### Available records
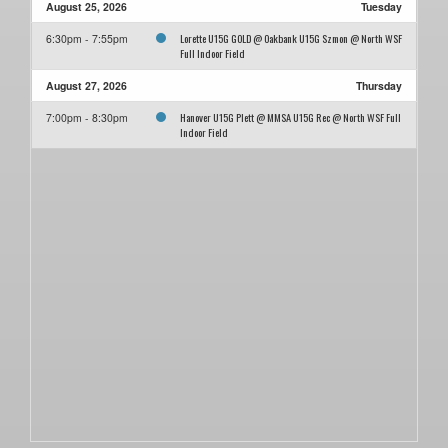
August 25, 2026
Tuesday
Lorette U15G GOLD @ Oakbank U15G Szmon @ North WSF
6:30pm - 7:55pm
Full Indoor Field
August 27, 2026
Thursday
Hanover U15G Plett @ MMSA U15G Rec @ North WSF Full
7:00pm - 8:30pm
Indoor Field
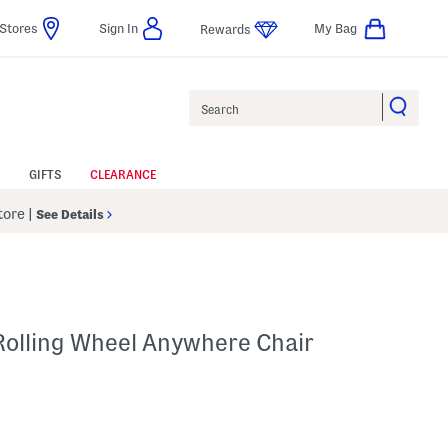
Stores
Sign In
My Bag
Rewards
Search
GIFTS
CLEARANCE
Store
|
See Details
Rolling Wheel Anywhere Chair
Help
s Amount Help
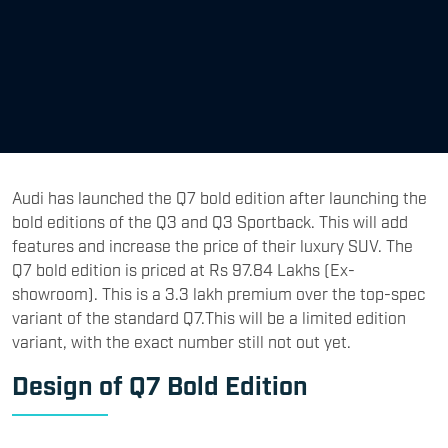
Audi has launched the Q7 bold edition after launching the
bold editions of the Q3 and Q3 Sportback. This will add
features and increase the price of their luxury SUV. The
Q7 bold edition is priced at Rs 97.84 Lakhs (Ex-
showroom). This is a 3.3 lakh premium over the top-spec
variant of the standard Q7.This will be a limited edition
variant, with the exact number still not out yet.
Design of Q7 Bold Edition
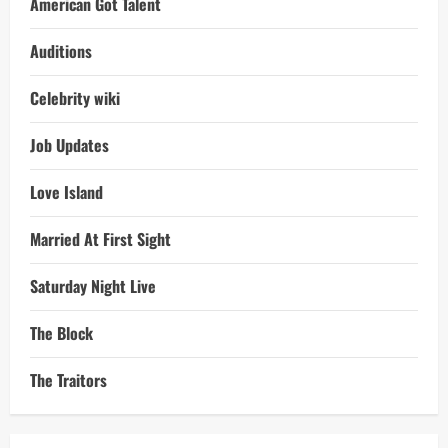
American Got Talent
Auditions
Celebrity wiki
Job Updates
Love Island
Married At First Sight
Saturday Night Live
The Block
The Traitors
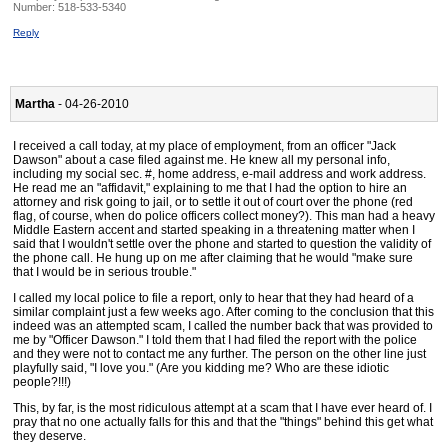
Number:
518-533-5340
Reply
Martha
- 04-26-2010
I received a call today, at my place of employment, from an officer "Jack
Dawson" about a case filed against me. He knew all my personal info,
including my social sec. #, home address, e-mail address and work address.
He read me an "affidavit," explaining to me that I had the option to hire an
attorney and risk going to jail, or to settle it out of court over the phone (red
flag, of course, when do police officers collect money?). This man had a heavy
Middle Eastern accent and started speaking in a threatening matter when I
said that I wouldn't settle over the phone and started to question the validity of
the phone call. He hung up on me after claiming that he would "make sure
that I would be in serious trouble."
I called my local police to file a report, only to hear that they had heard of a
similar complaint just a few weeks ago. After coming to the conclusion that this
indeed was an attempted scam, I called the number back that was provided to
me by "Officer Dawson." I told them that I had filed the report with the police
and they were not to contact me any further. The person on the other line just
playfully said, "I love you." (Are you kidding me? Who are these idiotic
people?!!!)
This, by far, is the most ridiculous attempt at a scam that I have ever heard of. I
pray that no one actually falls for this and that the "things" behind this get what
they deserve.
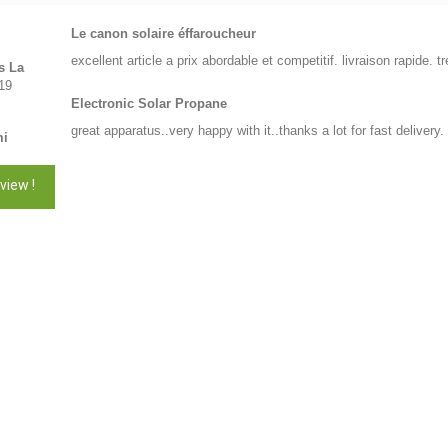
Le canon solaire éffaroucheur
excellent article a prix abordable et competitif. livraison rapide.
s La
19
Electronic Solar Propane
great apparatus..very happy with it..thanks a lot for fast delivery.
mi
view !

### Exercise
Print the records exactly and omit all pictures.

### Finished exercise
August 25, 2026
Tuesday
Lorette U15G GOLD @ Oakbank U15G Szmon @ North WSF
6:30pm - 7:55pm
Full Indoor Field
August 27, 2026
Thursday
Hanover U15G Plett @ MMSA U15G Rec @ North WSF Full
7:00pm - 8:30pm
Indoor Field
Stores
Sign In
My Bag
Rewards
Search
GIFTS
CLEARANCE
Store
|
See Details
Rolling Wheel Anywhere Chair
Help
s Amount Help
Audi has launched the Q7 bold edition after launching the
bold editions of the Q3 and Q3 Sportback. This will add
features and increase the price of their luxury SUV. The
Q7 bold edition is priced at Rs 97.84 Lakhs (Ex-
showroom). This is a 3.3 lakh premium over the top-spec
variant of the standard Q7.This will be a limited edition
variant, with the exact number still not out yet.
Design of Q7 Bold Edition
American Got Talent
Auditions
Celebrity wiki
Job Updates
Love Island
Married At First Sight
Saturday Night Live
The Block
The Traitors
Number:
518-533-5340
Reply
Martha
- 04-26-2010
I received a call today, at my place of employment, from an officer "Jack
Dawson" about a case filed against me. He knew all my personal info,
including my social sec. #, home address, e-mail address and work address.
He read me an "affidavit," explaining to me that I had the option to hire an
attorney and risk going to jail, or to settle it out of court over the phone (red
flag, of course, when do police officers collect money?). This man had a heavy
Middle Eastern accent and started speaking in a threatening matter when I
said that I wouldn't settle over the phone and started to question the validity of
the phone call. He hung up on me after claiming that he would "make sure
that I would be in serious trouble."
I called my local police to file a report, only to hear that they had heard of a
similar complaint just a few weeks ago. After coming to the conclusion that this
indeed was an attempted scam, I called the number back that was provided to
me by "Officer Dawson." I told them that I had filed the report with the police
and they were not to contact me any further. The person on the other line just
playfully said, "I love you." (Are you kidding me? Who are these idiotic
people?!!!)
This, by far, is the most ridiculous attempt at a scam that I have ever heard of. I
pray that no one actually falls for this and that the "things" behind this get what
they deserve.
Le canon solaire éffaroucheur
excellent article a prix abordable et competitif. livraison rapide.
s La
19
Electronic Solar Propane
great apparatus..very happy with it..thanks a lot for fast delivery.
mi
view !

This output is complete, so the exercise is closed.